What you will do: Transcribe nothing except the lines below that run from the one with "Voertuig gecontroleerd" to the one with "experiencia? ¡Contáctanos!", ends included, and do not copy any picture.

Data records:
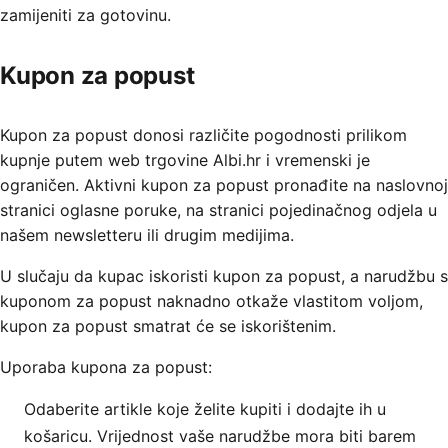
zamijeniti za gotovinu.
Kupon za popust
Kupon za popust donosi različite pogodnosti prilikom
kupnje putem web trgovine Albi.hr i vremenski je
ograničen. Aktivni kupon za popust pronađite na naslovnoj
stranici oglasne poruke, na stranici pojedinačnog odjela u
našem newsletteru ili drugim medijima.
U slučaju da kupac iskoristi kupon za popust, a narudžbu s
kuponom za popust naknadno otkaže vlastitom voljom,
kupon za popust smatrat će se iskorištenim.
Uporaba kupona za popust:
Odaberite artikle koje želite kupiti i dodajte ih u
košaricu. Vrijednost vaše narudžbe mora biti barem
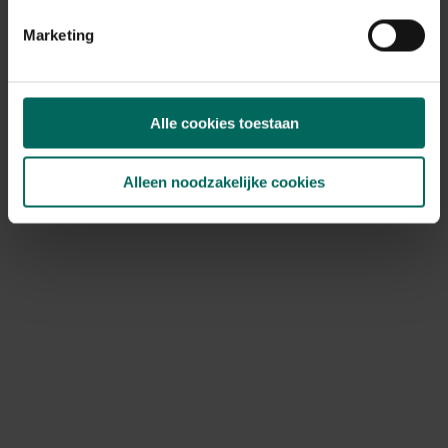
op de aangedane zones.
Marketing
Overige oorzaken zoals maaien en
belichting
Alle cookies toestaan
Gras kan bruin worden door scalpen bij extreem laag
maaien, waardoor wortelhals en stolonen beschadigd
raken. Regelmatig en juist maaien, met een hoogte van 4
Alleen noodzakelijke cookies
tot 6 cm voor de meeste gazons, voorkomt dit.
Daarnaast kunnen zware betreding, stof en vuil of
bemesting met te hoge stikstof- of kaliumwaarden
leiden tot verbranding en bruine plekken in gras.
Herstel en preventie: stap-voor-stap
Wanneer je bruine plekken in gazon constateert, volg
dan deze aanpak om snel en effectief te herstellen en
toekomstig herstel te verbeteren.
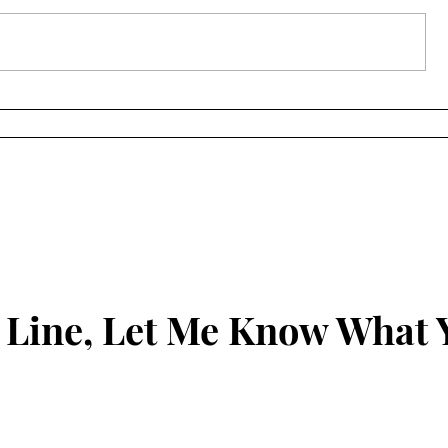
સચીનમાં છરીના ધાકે લૂંટ કરનાર
સૂરત ગ્રીન
આરોપીઓનું સીન રી-
ટેબલ ટેનિસ ટ
કન્સ્ટ્રક્શન સફળ...
મહોત્સવ
 Line, Let Me Know What 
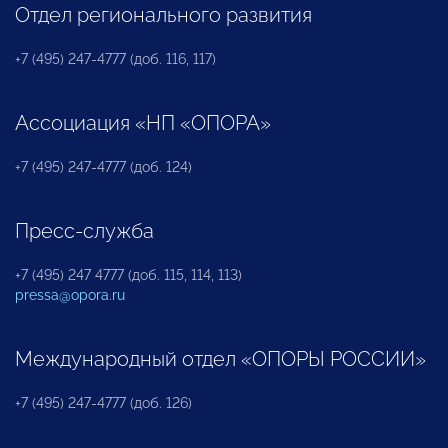
Отдел регионального развития
+7 (495) 247-4777 (доб. 116, 117)
Ассоциация «НП «ОПОРА»
+7 (495) 247-4777 (доб. 124)
Пресс-служба
+7 (495) 247 4777 (доб. 115, 114, 113)
pressa@opora.ru
Международный отдел «ОПОРЫ РОССИИ»
+7 (495) 247-4777 (доб. 126)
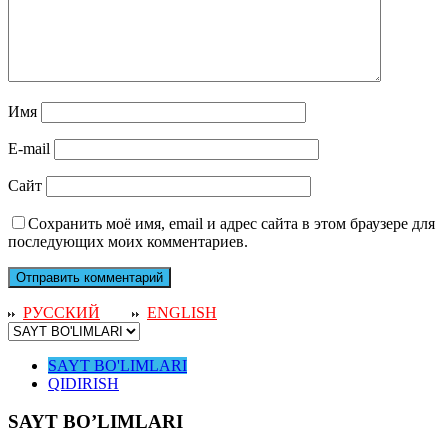
Имя
E-mail
Сайт
Сохранить моё имя, email и адрес сайта в этом браузере для
последующих моих комментариев.
РУССКИЙ
ENGLISH
SAYT BO'LIMLARI
QIDIRISH
SAYT BO’LIMLARI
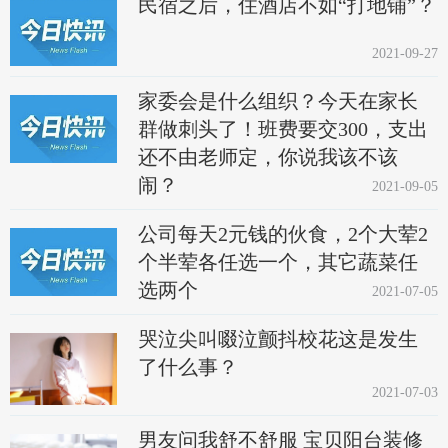
民宿之后，住酒店不如“打地铺”？
2021-09-27
家委会是什么组织？今天在家长
群做刺头了！班费要交300，支出
还不由老师定，你说我该不该
闹？
2021-09-05
公司每天2元钱的伙食，2个大荤2
个半荤各任选一个，其它蔬菜任
选两个
2021-07-05
哭泣尖叫啜泣颤抖校花这是发生
了什么事？
2021-07-03
男友问我舒不舒服 宝贝阳台装修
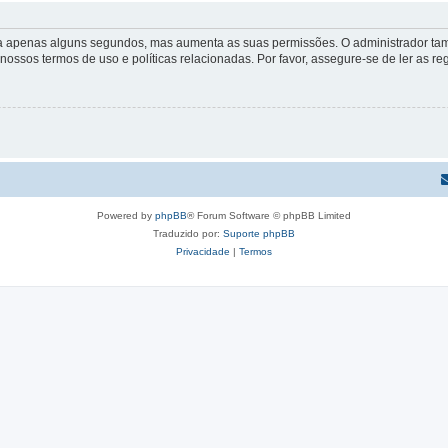
 leva apenas alguns segundos, mas aumenta as suas permissões. O administrador 
s nossos termos de uso e políticas relacionadas. Por favor, assegure-se de ler as
Powered by
phpBB
® Forum Software © phpBB Limited
Traduzido por:
Suporte phpBB
Privacidade
|
Termos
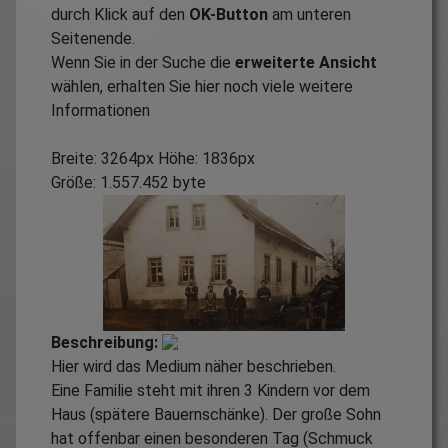
durch Klick auf den
OK-Button
am unteren
Seitenende.
Wenn Sie in der Suche die
erweiterte Ansicht
wählen, erhalten Sie hier noch viele weitere
Informationen
Breite: 3264px Höhe: 1836px
Größe: 1.557.452 byte
Beschreibung:
Hier wird das Medium näher beschrieben.
Eine Familie steht mit ihren 3 Kindern vor dem
Haus (spätere Bauernschänke). Der große Sohn
hat offenbar einen besonderen Tag (Schmuck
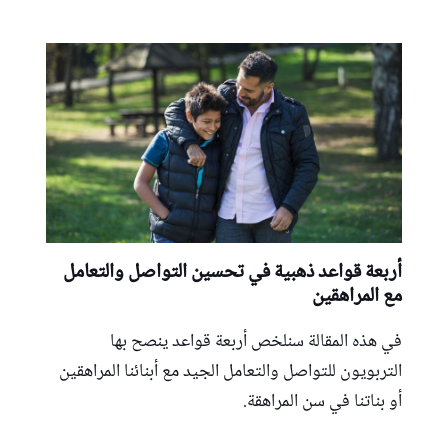
أربعة قواعد ذهبية في تحسين التواصل والتعامل
مع المراهقين
في هذه المقالة سنلخص أربعة قواعد ينصح بها
التربويون للتواصل والتعامل الجيد مع أبنائنا المراهقين
أو بناتنا في سن المراهقة.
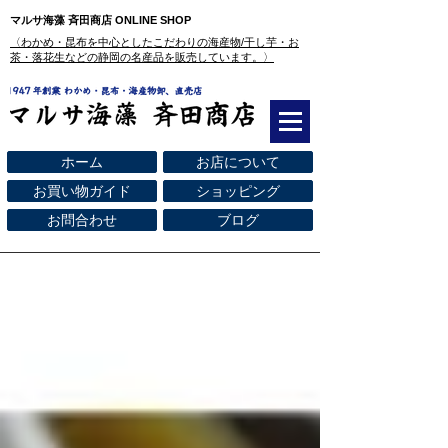
マルサ海藻 斉田商店 ONLINE SHOP
​〈わかめ・昆布を中心としたこだわりの海産物/干し芋・お
茶・落花生などの静岡の名産品を販売しています。〉
ホーム
お店について
お買い物ガイド
ショッピング
お問合わせ
ブログ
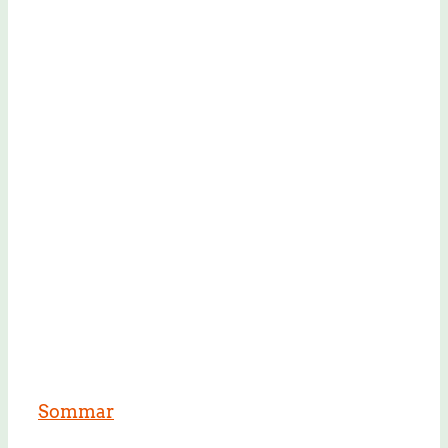
Sommar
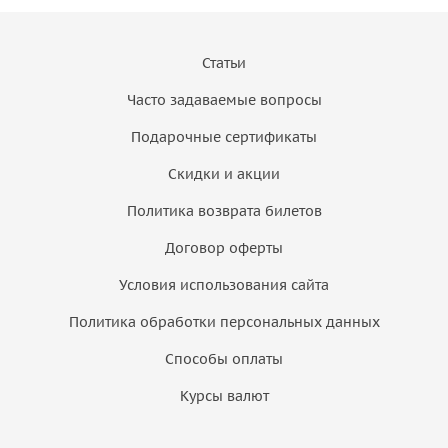
Статьи
Часто задаваемые вопросы
Подарочные сертификаты
Скидки и акции
Политика возврата билетов
Договор оферты
Условия использования сайта
Политика обработки персональных данных
Способы оплаты
Курсы валют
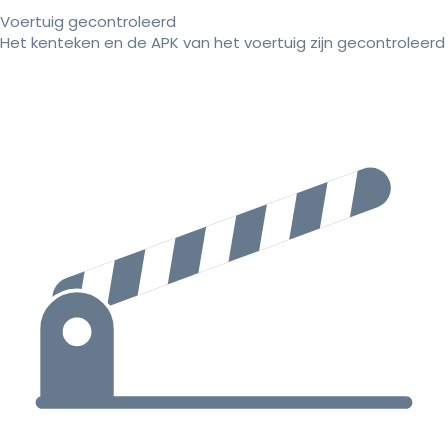
Voertuig gecontroleerd
Het kenteken en de APK van het voertuig zijn gecontroleerd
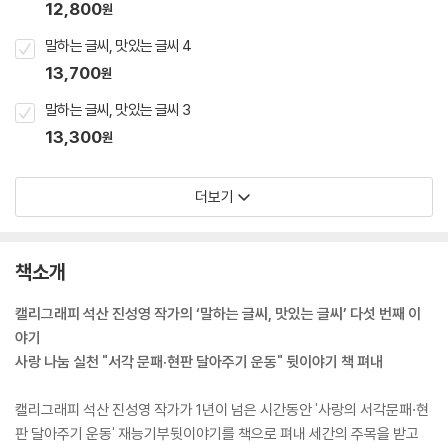
12,800
원
말하는 글씨, 맛있는 글씨 4
13,700
원
말하는 글씨, 맛있는 글씨 3
13,300
원
더보기
책소개
캘리그래피 석산 진성영 작가의 ‘말하는 글씨, 맛있는 글씨’ 다섯 번째 이
야기
사랑 나눔 실천 "서각 문패·현판 달아주기 운동" 뒷이야기 책 펴내
캘리그래피 석산 진성영 작가가 1년이 넘은 시간동안 '사랑의 서각문패·현
판 달아주기 운동' 재능기부뒷이야기를 책으로 펴내 세간의 주목을 받고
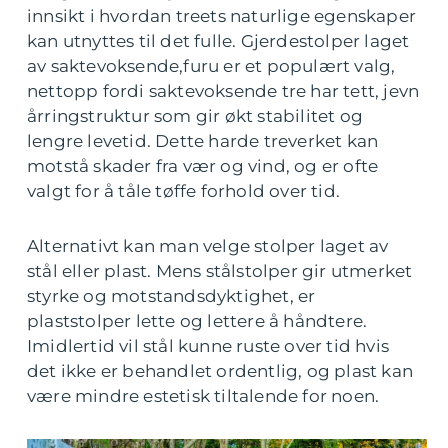
innsikt i hvordan treets naturlige egenskaper
kan utnyttes til det fulle. Gjerdestolper laget
av saktevoksende,furu er et populært valg,
nettopp fordi saktevoksende tre har tett, jevn
årringstruktur som gir økt stabilitet og
lengre levetid. Dette harde treverket kan
motstå skader fra vær og vind, og er ofte
valgt for å tåle tøffe forhold over tid.
Alternativt kan man velge stolper laget av
stål eller plast. Mens stålstolper gir utmerket
styrke og motstandsdyktighet, er
plaststolper lette og lettere å håndtere.
Imidlertid vil stål kunne ruste over tid hvis
det ikke er behandlet ordentlig, og plast kan
være mindre estetisk tiltalende for noen.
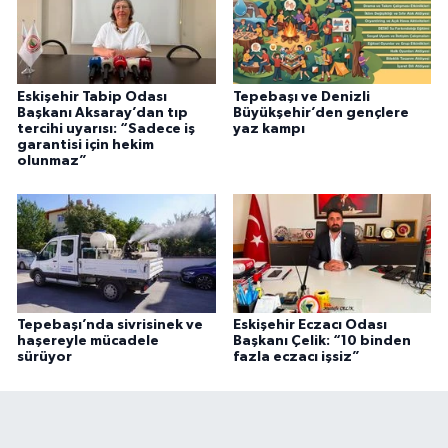
Eskişehir Tabip Odası
Tepebaşı ve Denizli
Başkanı Aksaray’dan tıp
Büyükşehir’den gençlere
tercihi uyarısı: “Sadece iş
yaz kampı
garantisi için hekim
olunmaz”
Tepebaşı’nda sivrisinek ve
Eskişehir Eczacı Odası
haşereyle mücadele
Başkanı Çelik: “10 binden
sürüyor
fazla eczacı işsiz”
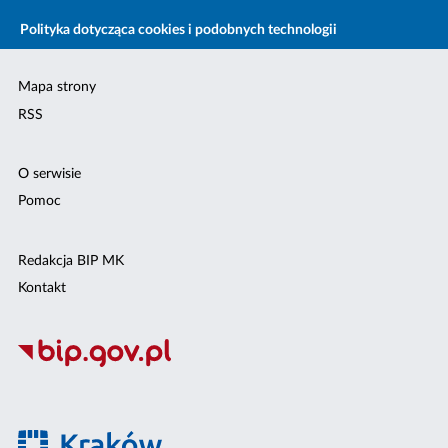
Polityka dotycząca cookies i podobnych technologii
Mapa strony
RSS
O serwisie
Pomoc
Redakcja BIP MK
Kontakt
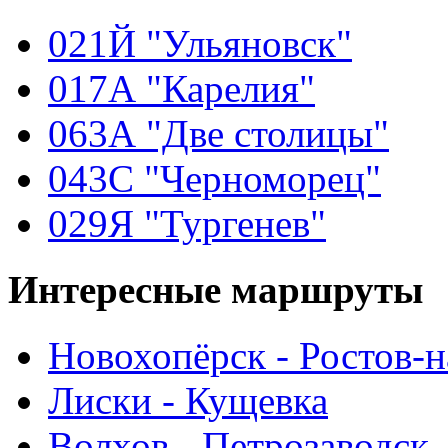
021Й "Ульяновск"
017А "Карелия"
063А "Две столицы"
043С "Черноморец"
029Я "Тургенев"
Интересные
маршруты
Новохопёрск - Ростов-
Лиски - Кущевка
Волхов - Петрозаводск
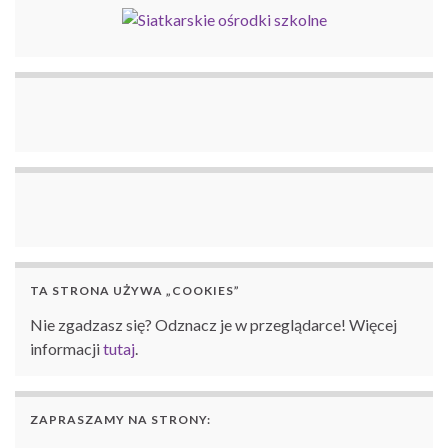
TA STRONA UŻYWA „COOKIES”
Nie zgadzasz się? Odznacz je w przeglądarce! Więcej
informacji
tutaj
.
ZAPRASZAMY NA STRONY:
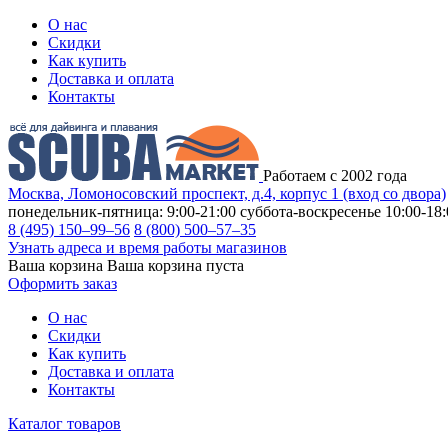
О нас
Скидки
Как купить
Доставка и оплата
Контакты
Работаем с 2002 года
Москва, Ломоносовский проспект, д.4, корпус 1 (вход со двора)
понедельник-пятница: 9:00-21:00
суббота-воскресенье 10:00-18:
8 (495) 150–99–56
8 (800) 500–57–35
Узнать адреса и время работы магазинов
Ваша корзина
Ваша корзина пуста
Оформить заказ
О нас
Скидки
Как купить
Доставка и оплата
Контакты
Каталог товаров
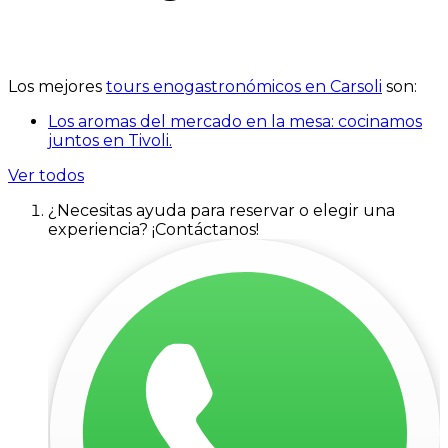
Los mejores
tours enogastronómicos en Carsoli
son:
Los aromas del mercado en la mesa: cocinamos
juntos en Tivoli.
Ver todos
¿Necesitas ayuda para reservar o elegir una
experiencia? ¡Contáctanos!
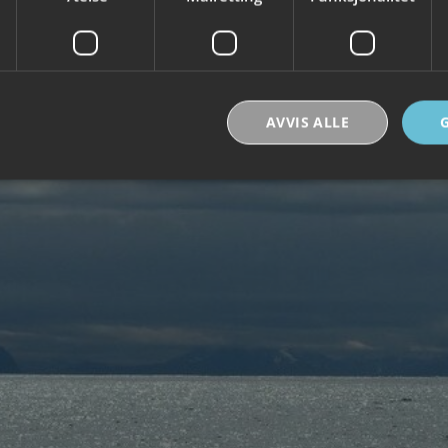
 med Arctic Whale Tours
AVVIS ALLE
Strengt nødvendig
Ytelse
Målretting
Funksjonalitet
Ugradert
nformasjonskapsler tillater kjernefunksjoner på nettstedet, som brukerinnlogging og k
rukes riktig uten strengt nødvendige informasjonskapsler.
Forsørger /
Utløpsdato
Beskrivelse
Domene
30
Denne informasjonskapselen brukes til å skill
Cloudflare Inc.
minutter
og roboter. Dette er gunstig for nettstedet for å
.vimeo.com
rapporter om bruken av nettstedet.
nt
6 måneder
Denne informasjonskapselen brukes av Cookie-
CookieScript
tjenesten for å huske innstillingene for besøke
.visitlofoten.com
informasjonskapsel. Det er nødvendig at Cookie
banner fungerer som det skal.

Response:
Voertuig gecontroleerd
Het kenteken en de APK van het voertuig zijn gecontroleerd
12,800
원
말하는 글씨, 맛있는 글씨 4
13,700
원
말하는 글씨, 맛있는 글씨 3
13,300
원
더보기
책소개
캘리그래피 석산 진성영 작가의 ‘말하는 글씨, 맛있는 글씨’ 다섯 번째 이
야기
사랑 나눔 실천 "서각 문패·현판 달아주기 운동" 뒷이야기 책 펴내
캘리그래피 석산 진성영 작가가 1년이 넘은 시간동안 '사랑의 서각문패·현
판 달아주기 운동' 재능기부뒷이야기를 책으로 펴내 세간의 주목을 받고
innsikt i hvordan treets naturlige egenskaper
kan utnyttes til det fulle. Gjerdestolper laget
av saktevoksende,furu er et populært valg,
nettopp fordi saktevoksende tre har tett, jevn
årringstruktur som gir økt stabilitet og
lengre levetid. Dette harde treverket kan
motstå skader fra vær og vind, og er ofte
valgt for å tåle tøffe forhold over tid.
Alternativt kan man velge stolper laget av
stål eller plast. Mens stålstolper gir utmerket
styrke og motstandsdyktighet, er
plaststolper lette og lettere å håndtere.
Imidlertid vil stål kunne ruste over tid hvis
det ikke er behandlet ordentlig, og plast kan
være mindre estetisk tiltalende for noen.
Eskişehir Tabip Odası
Tepebaşı ve Denizli
Başkanı Aksaray’dan tıp
Büyükşehir’den gençlere
tercihi uyarısı: “Sadece iş
yaz kampı
garantisi için hekim
olunmaz”
Tepebaşı’nda sivrisinek ve
Eskişehir Eczacı Odası
haşereyle mücadele
Başkanı Çelik: “10 binden
sürüyor
fazla eczacı işsiz”
Polityka dotycząca cookies i podobnych technologii
Mapa strony
RSS
O serwisie
Pomoc
Redakcja BIP MK
Kontakt
021Й "Ульяновск"
017А "Карелия"
063А "Две столицы"
043С "Черноморец"
029Я "Тургенев"
Интересные
маршруты
Новохопёрск - Ростов-
Лиски - Кущевка
Волхов - Петрозаводск
TA STRONA UŻYWA „COOKIES”
Nie zgadzasz się? Odznacz je w przeglądarce! Więcej
informacji
tutaj
.
ZAPRASZAMY NA STRONY:
О нас
Скидки
Как купить
Доставка и оплата
Контакты
Работаем с 2002 года
Москва, Ломоносовский проспект, д.4, корпус 1 (вход со двора)
понедельник-пятница: 9:00-21:00
суббота-воскресенье 10:00-18:
8 (495) 150–99–56
8 (800) 500–57–35
Узнать адреса и время работы магазинов
Ваша корзина
Ваша корзина пуста
Оформить заказ
О нас
Скидки
Как купить
Доставка и оплата
Контакты
Каталог товаров
Los mejores
tours enogastronómicos en Carsoli
son:
Los aromas del mercado en la mesa: cocinamos
juntos en Tivoli.
Ver todos
¿Necesitas ayuda para reservar o elegir una
experiencia? ¡Contáctanos!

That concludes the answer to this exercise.